**DATA FOR THE TASK**

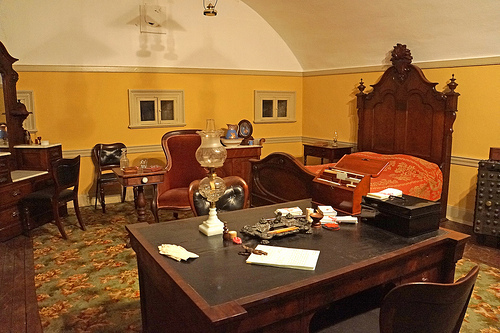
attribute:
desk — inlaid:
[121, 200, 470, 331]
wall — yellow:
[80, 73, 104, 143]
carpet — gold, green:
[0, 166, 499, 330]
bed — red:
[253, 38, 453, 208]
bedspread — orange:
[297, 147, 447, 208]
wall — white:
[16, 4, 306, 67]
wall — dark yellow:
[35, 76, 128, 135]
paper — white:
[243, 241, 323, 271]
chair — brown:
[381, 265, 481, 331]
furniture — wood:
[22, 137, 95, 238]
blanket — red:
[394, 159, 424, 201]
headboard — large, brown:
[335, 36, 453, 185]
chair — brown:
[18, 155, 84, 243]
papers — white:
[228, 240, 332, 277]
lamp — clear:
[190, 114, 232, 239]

---

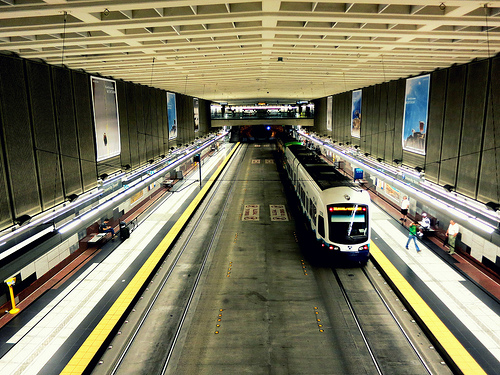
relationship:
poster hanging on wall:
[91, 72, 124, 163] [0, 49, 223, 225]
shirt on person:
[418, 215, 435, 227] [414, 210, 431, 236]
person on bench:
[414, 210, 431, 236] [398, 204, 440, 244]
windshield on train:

---

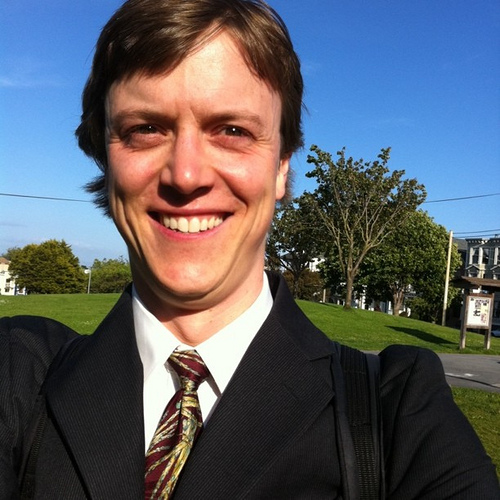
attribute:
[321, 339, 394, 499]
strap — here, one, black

**YOUR OBJECTIVE**
Count the lines in the entries above that contain the string "white". Case counts, and give only the number.

**RESULT**
3